STUDY QUESTIONS
A - Answer these from the essay about a sister's cancer:
(i) What test score made the writer call home in tears in seventh grade?
(ii) In what month and year was the sister diagnosed?
(iii) How many weeks of chemotherapy did the sister face, and how many of them were spent in the hospital?
B - Extend the essay about a sister's cancer with a few more paragraphs, picking up after its final sentence.

PAGE EXTRACT
^^^^^^^^^^^^^^^^

Editor finds new perspective in happiness

My entire life I have been a high-achiever. I was the girl labeled “gifted” in elementary school and put in a program with “the smart kids.” I was the girl who dedicated at least two hours of study to every test, dutifully rewriting all of my notes and memorizing them verbatim. And I was the girl in seventh grade who actually called my mom in tears because I had received a 96 percent on a test when I had been so sure I was going to get a perfect score. In short, up until my junior year of high school, my grades had dominated my life, and I had let them because I believed a straight-A average was the only path to happiness.

But, in the summer before my junior year, my idea of happiness was crushed by two words: malignant tumor.

My eighth grade sister was diagnosed with osteosarcoma, a form of bone cancer, in July 2013. In the following year, she faced 40 weeks of chemotherapy, 20 of which were spent in the hospital, a five hour knee-replacement surgery to remove the tumor and then extensive physical therapy to regain muscles and movements in her knee. Then there were the mental side effects that come with cancer—realizing that she was not invincible and coping with the fact that she could die in a year without knowing if there is an afterlife or how she would be remembered.

When someone you are close to is diagnosed with cancer, the worst part about it is realizing how powerless you are. The chemotherapy was not going to work just because I told it to. I could not make the tumor magically disappear. And, I could not turn back time till before the diagnosis. The only thing I could do was be there for my sister whenever she needed me or whenever she began to get lost in the dark sea of her own thoughts.

^^^^^^^^^^^^^^^^

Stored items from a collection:

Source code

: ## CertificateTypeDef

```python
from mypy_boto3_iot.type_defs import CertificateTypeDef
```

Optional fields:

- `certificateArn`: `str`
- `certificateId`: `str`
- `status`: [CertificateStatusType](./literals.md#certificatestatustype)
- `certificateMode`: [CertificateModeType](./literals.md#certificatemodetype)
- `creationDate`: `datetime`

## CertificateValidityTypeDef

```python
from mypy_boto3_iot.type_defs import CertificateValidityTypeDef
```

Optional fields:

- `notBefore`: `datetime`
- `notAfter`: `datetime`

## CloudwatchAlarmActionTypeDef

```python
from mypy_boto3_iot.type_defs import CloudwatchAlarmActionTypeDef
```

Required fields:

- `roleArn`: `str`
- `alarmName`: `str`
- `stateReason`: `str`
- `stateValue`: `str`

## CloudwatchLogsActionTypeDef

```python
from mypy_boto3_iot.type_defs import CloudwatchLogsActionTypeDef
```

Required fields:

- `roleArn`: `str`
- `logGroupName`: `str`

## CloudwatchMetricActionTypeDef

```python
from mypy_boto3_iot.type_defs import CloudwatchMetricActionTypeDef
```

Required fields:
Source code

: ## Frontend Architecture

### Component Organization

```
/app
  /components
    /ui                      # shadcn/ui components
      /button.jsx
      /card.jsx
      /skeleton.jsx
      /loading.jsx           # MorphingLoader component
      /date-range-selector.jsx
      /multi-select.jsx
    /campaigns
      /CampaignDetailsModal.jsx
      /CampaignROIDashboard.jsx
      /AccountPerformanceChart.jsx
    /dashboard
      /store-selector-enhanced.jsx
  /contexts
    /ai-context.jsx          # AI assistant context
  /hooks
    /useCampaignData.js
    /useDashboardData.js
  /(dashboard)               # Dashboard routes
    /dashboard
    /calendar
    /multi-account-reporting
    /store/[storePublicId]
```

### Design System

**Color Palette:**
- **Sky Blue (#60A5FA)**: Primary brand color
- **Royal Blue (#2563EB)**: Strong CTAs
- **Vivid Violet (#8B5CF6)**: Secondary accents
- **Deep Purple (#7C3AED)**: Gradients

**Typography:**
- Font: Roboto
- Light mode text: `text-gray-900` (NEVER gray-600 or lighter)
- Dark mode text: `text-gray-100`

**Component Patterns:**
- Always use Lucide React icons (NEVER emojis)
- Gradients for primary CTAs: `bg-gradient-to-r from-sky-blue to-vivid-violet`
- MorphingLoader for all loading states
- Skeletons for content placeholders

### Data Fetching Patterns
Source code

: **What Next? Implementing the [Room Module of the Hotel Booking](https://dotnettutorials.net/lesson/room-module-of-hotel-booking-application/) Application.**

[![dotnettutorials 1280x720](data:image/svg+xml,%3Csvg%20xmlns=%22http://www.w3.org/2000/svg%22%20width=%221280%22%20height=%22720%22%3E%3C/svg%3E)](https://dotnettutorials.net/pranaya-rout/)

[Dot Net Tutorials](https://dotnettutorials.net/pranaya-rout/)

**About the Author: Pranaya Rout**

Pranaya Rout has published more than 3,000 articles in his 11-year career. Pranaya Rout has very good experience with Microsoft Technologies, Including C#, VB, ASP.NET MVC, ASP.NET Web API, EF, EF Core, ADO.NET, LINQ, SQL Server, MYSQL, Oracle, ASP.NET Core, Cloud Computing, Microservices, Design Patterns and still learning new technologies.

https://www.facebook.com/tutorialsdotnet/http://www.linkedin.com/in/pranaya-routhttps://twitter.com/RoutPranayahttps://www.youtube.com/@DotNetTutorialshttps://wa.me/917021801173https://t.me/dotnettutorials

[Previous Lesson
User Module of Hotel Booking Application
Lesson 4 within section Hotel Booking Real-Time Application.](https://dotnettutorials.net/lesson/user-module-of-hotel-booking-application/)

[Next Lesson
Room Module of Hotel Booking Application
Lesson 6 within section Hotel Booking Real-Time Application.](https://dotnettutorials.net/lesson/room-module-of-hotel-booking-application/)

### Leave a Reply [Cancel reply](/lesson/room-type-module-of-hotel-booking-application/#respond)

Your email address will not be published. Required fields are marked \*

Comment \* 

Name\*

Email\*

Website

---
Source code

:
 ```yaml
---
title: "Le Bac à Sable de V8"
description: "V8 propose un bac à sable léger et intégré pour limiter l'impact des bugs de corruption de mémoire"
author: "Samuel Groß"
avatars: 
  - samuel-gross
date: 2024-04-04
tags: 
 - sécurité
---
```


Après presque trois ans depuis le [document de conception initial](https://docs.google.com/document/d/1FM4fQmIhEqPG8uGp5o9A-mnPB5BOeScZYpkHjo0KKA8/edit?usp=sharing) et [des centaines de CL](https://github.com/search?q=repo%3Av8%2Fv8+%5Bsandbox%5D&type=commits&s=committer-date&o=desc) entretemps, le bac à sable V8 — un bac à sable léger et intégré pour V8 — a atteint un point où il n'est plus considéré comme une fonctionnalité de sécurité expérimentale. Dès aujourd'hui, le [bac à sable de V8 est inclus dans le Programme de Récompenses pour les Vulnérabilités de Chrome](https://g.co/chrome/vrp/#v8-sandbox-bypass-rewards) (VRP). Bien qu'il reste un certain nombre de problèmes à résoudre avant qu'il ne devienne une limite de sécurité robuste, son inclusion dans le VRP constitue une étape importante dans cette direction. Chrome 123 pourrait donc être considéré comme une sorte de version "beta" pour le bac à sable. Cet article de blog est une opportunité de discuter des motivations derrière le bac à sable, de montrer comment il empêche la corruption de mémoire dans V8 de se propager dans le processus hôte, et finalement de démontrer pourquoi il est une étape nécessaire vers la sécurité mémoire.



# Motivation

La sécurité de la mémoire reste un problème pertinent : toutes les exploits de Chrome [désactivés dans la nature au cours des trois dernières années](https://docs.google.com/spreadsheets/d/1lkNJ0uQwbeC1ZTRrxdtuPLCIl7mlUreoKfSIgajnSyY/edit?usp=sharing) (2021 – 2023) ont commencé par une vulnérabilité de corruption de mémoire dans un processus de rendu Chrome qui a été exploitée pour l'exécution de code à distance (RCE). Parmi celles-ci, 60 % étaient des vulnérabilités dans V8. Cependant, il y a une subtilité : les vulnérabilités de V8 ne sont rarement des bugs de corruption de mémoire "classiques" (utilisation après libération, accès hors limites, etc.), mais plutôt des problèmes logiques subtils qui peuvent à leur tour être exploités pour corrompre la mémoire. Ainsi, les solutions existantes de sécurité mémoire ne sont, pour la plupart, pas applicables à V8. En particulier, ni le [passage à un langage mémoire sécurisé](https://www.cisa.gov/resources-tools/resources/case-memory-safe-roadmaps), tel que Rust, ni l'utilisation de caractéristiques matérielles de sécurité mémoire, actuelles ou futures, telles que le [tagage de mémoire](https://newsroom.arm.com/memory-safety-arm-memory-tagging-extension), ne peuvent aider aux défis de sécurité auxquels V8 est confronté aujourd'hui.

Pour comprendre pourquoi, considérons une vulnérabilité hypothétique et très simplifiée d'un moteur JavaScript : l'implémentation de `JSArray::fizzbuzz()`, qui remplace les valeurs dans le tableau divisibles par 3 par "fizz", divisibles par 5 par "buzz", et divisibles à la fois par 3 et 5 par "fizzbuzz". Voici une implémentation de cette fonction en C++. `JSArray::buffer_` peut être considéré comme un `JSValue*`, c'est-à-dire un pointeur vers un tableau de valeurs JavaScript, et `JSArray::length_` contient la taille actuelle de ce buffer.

^^^^^^^^^^^^^^^^

ANSWER SECTION
A -
(i) 96 percent
(ii) July 2013
(iii) 40 weeks, 20 of them in the hospital

B -
The majority of my time was spent sitting next to my sister in the chair in her room talking, trying to make her laugh and forget about the present reality. But, as the school year started, I suddenly was faced with two conflicting needs. On one hand, I wanted to be there for my sister whenever she was home from the hospital. On the other hand, I still had that same desire to succeed in school. Most days, I spent the period from after school to about 7 p.m. with my sister and family and did not even look at my homework until 7:30 p.m.

For the first-time in my life, my path to surface happiness had led me astray. Straight-A’s could not cure my sister.

After a particularly painful night of studying for AP physics and pre-calculus honors tests the next day, I sought out my social worker, and she gave me the most valuable advice I’ve received in my life.

She asked me: “Ultimately when you look back on this year, are you going to be happy you studied for that physics test instead of spending time with your sister, or are you going to be happy that you were there for your sister in a time when she needed you most of all?”

The answer was easy: being there for my sister. The depressing part about this story is that it took something as drastic as my sister getting cancer for me to learn the value of perspective.

My sister has been in remission for three months, and I have yet to regain the same study skills and dedication to my grades. I still work hard and aim for good scores, but I am not afraid to put down the textbook to eat dinner with my family and hear about their days. I no longer think twice about studying less for a test in order to take my two sisters to a movie, or go watch my youngest sister’s soccer game.

My previous view of academics was not an anomaly. We go to Adlai E. Stevenson High School. We learn in an environment that breeds high achievers. And, while I do not wish what my sister and my family have gone through on anybody in the world, I think we can all benefit from gaining a little bit of perspective.

Without a doubt, I can say that I hate cancer. Yet, by bringing me to my darkest point, it revealed a path that has brought me the most happiness that I have had in over three years. Life is all about perspective, and if you can remember that, you can get through anything.